Copy every line of the records below that contains the string "Block". Matches are case-sensitive.

**Data for analysis**
..............................

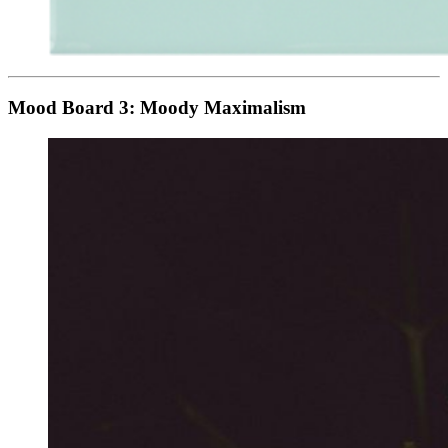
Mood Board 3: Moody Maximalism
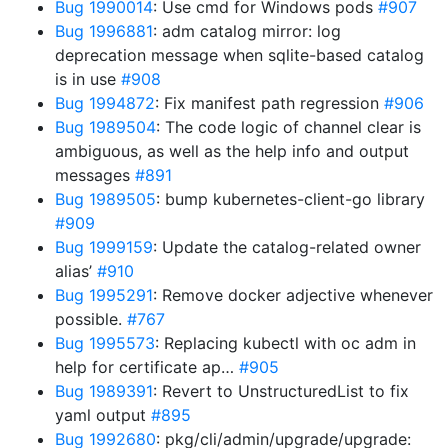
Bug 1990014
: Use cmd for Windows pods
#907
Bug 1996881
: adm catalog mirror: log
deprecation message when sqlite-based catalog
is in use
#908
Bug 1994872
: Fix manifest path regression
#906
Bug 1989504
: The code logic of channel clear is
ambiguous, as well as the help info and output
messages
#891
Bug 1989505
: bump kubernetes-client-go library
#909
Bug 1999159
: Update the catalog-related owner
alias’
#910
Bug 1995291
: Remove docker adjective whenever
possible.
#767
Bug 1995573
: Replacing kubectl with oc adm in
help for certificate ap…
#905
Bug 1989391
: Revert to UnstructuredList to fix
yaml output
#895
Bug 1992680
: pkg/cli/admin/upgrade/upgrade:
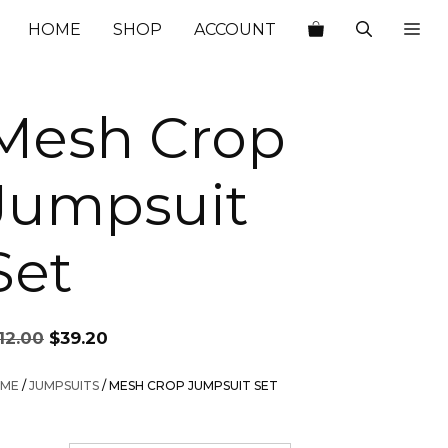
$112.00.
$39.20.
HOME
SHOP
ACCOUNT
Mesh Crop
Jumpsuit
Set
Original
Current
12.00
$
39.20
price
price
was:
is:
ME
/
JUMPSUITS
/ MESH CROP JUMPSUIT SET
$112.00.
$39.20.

..............................

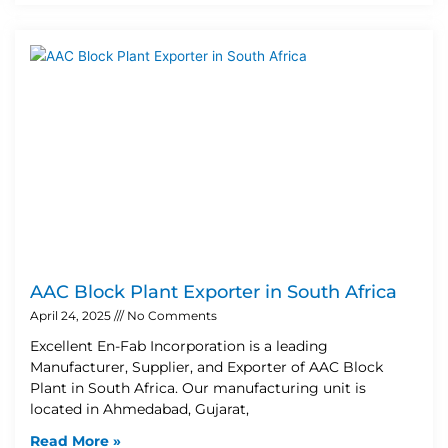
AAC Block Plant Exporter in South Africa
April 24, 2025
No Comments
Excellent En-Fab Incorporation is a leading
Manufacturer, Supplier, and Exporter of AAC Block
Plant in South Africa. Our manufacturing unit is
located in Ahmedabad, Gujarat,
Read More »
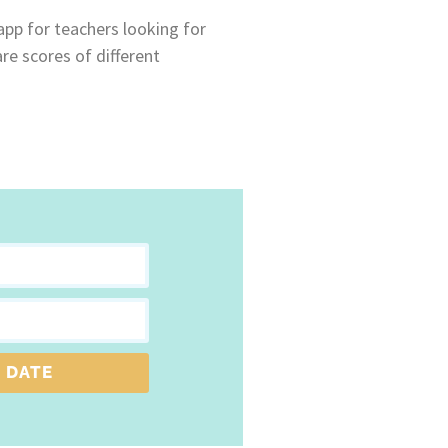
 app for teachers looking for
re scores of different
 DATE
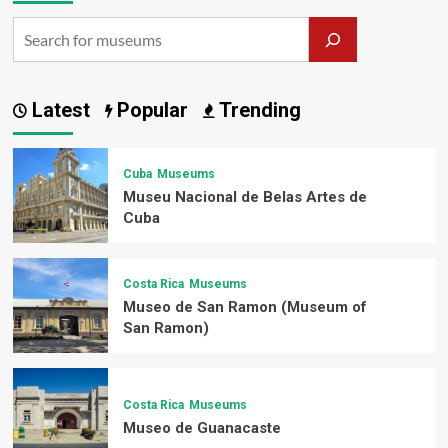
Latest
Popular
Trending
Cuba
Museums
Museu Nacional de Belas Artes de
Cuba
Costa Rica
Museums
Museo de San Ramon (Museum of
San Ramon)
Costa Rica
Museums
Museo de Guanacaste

..............................

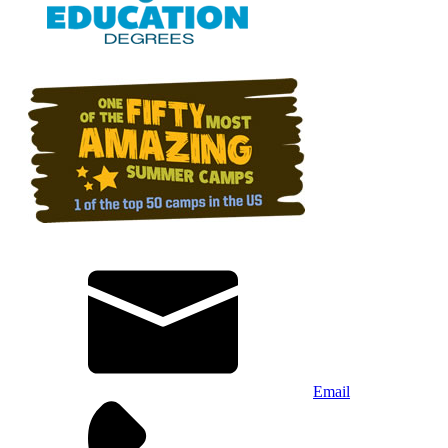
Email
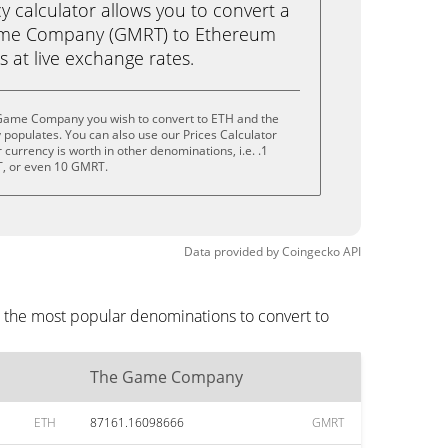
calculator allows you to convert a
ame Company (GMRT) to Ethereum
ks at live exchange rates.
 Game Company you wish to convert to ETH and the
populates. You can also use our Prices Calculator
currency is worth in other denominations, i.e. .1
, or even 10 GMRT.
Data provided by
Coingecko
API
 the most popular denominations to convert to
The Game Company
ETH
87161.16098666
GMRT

..............................

**Solution for this exercise**
AAC Block Plant Exporter in South Africa
Manufacturer, Supplier, and Exporter of AAC Block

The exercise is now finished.